For asynchronous invocations, monitor the Dead Letter Queue. If events are accumulating in your DLQ, it’s a sign that throttling or other failures are preventing processing.

Strategies to Prevent Throttling#

While handling throttling gracefully is important, preventing it in the first place is better. Here are some practical strategies:

Reserve concurrency for critical functions. If certain functions are essential to your application (payment processing, authentication, etc.), allocate reserved concurrency to them. This guarantees capacity and prevents noisy neighbors from affecting them.

Use asynchronous invocation where appropriate. If a task doesn’t need an immediate response, use SNS, SQS, or EventBridge to invoke Lambda asynchronously. This leverages Lambda’s internal queueing and built-in retry logic.

Implement queuing at the application level. Rather than invoking Lambda directly when load is unpredictable, send events to SQS or SNS first. Let Lambda consume from these queues at its own pace. This decouples the producer from Lambda and prevents overwhelming it.

Right-size your concurrency limits. If you consistently hit your account-level limit, request an increase. AWS doesn’t restrict increases arbitrarily; they’re usually granted quickly for legitimate use cases.

Use Lambda Provisioned Concurrency for predictable demand. If you have scheduled events or known traffic patterns, provisioned concurrency keeps environments warm.

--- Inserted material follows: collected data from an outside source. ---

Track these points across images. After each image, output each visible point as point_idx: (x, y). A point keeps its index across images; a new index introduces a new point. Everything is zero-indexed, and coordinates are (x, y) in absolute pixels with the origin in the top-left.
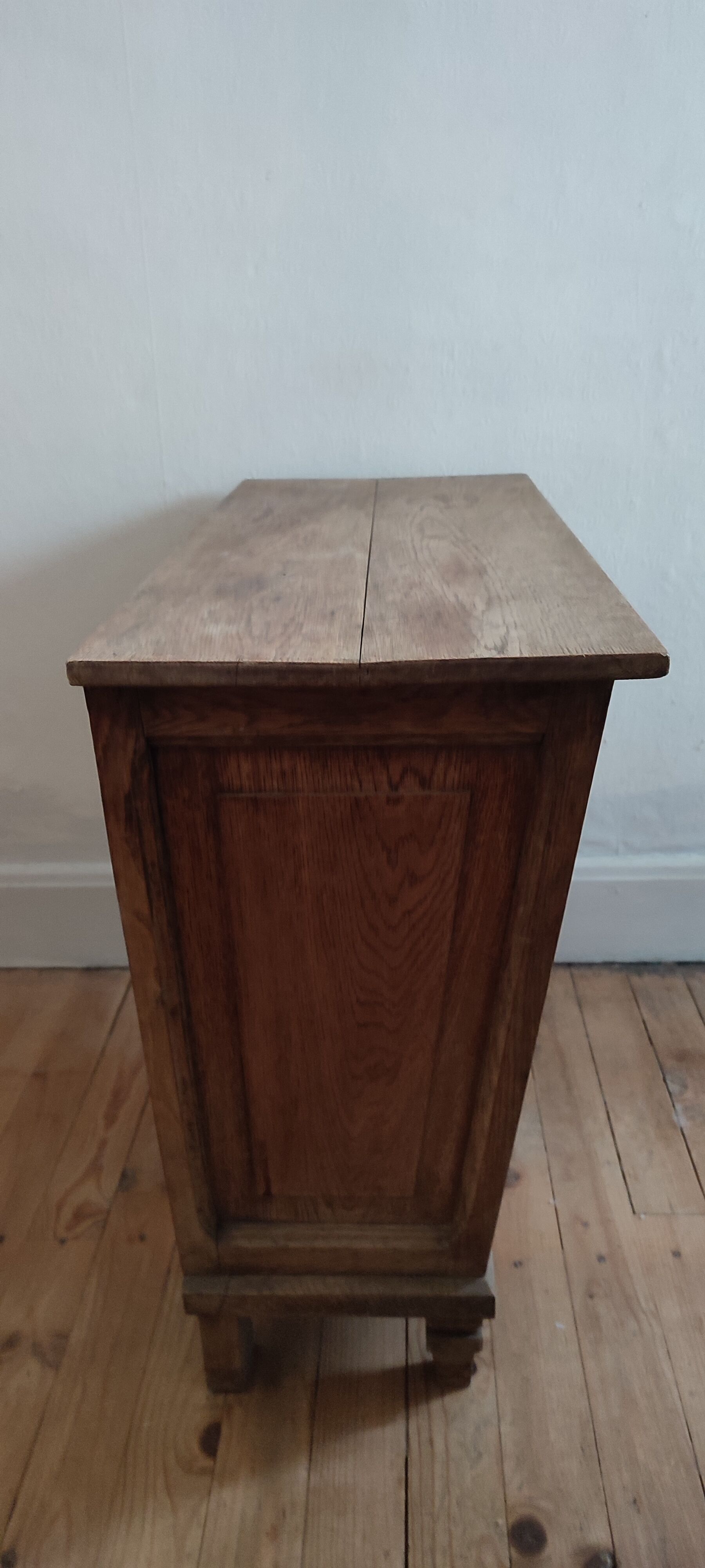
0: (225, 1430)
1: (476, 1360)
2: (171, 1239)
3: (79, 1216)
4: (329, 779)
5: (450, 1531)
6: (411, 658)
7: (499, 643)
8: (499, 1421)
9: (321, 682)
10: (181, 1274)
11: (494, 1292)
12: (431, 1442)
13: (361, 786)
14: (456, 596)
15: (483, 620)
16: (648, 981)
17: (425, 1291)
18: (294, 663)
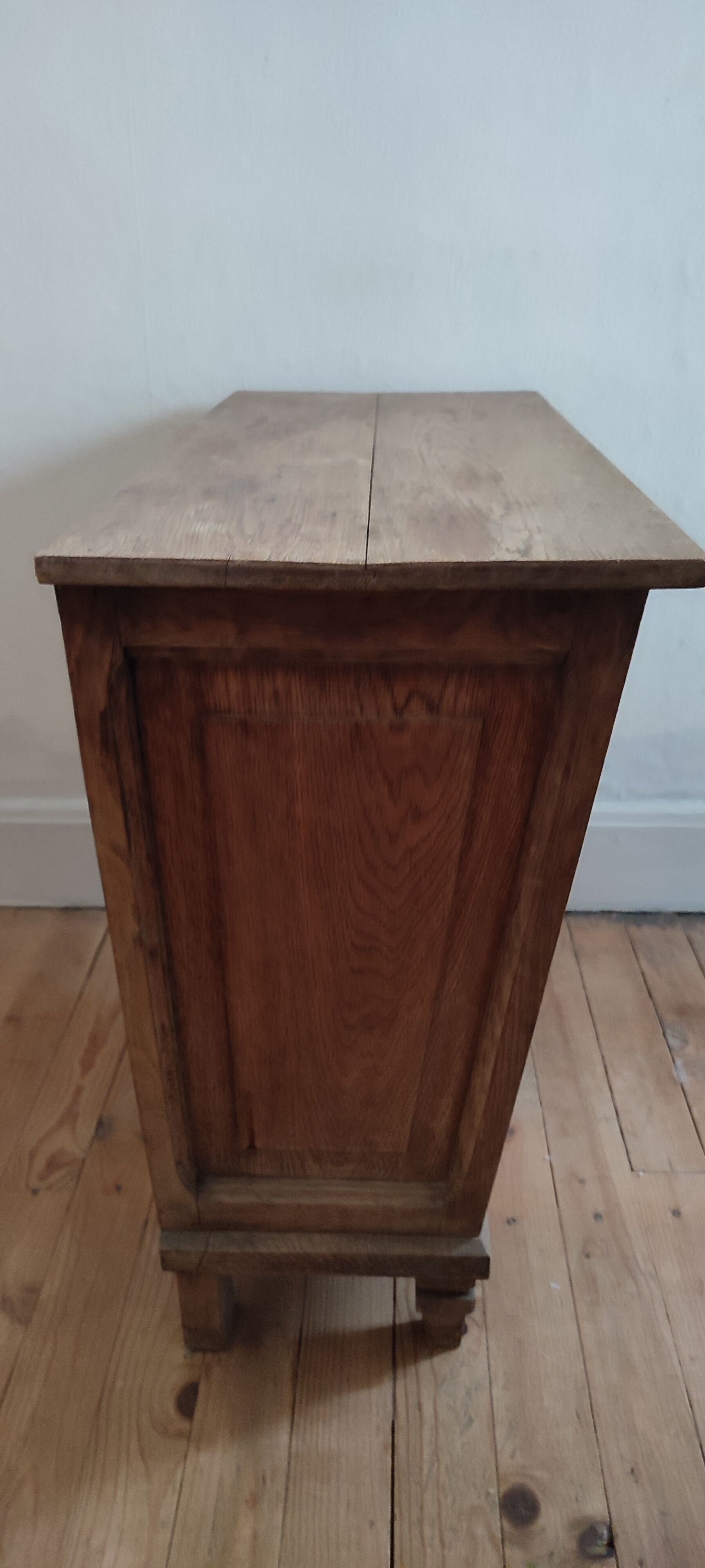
0: (202, 1388)
1: (468, 1321)
2: (149, 1190)
3: (52, 1165)
4: (326, 700)
5: (439, 1501)
6: (422, 560)
7: (522, 547)
8: (491, 1384)
9: (322, 585)
10: (158, 1231)
11: (489, 1252)
12: (419, 1405)
13: (362, 709)
14: (471, 501)
15: (501, 524)
16: (647, 933)
17: (418, 1250)
18: (292, 563)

It costs more, but eliminates cold starts and ensures capacity is always available.

The Bigger Picture#

Throttling is a natural consequence of sharing infrastructure at scale. Rather than viewing it as a failure, think of it as a useful signal. It tells you when demand exceeds capacity, giving you actionable data to optimize your architecture.

The combination of understanding throttling mechanics, implementing exponential backoff with jitter in your client code, and strategically using reserved concurrency creates a resilient system that degrades gracefully under load instead of failing catastrophically. Your applications will be more reliable, and your users will experience better service, even during traffic spikes.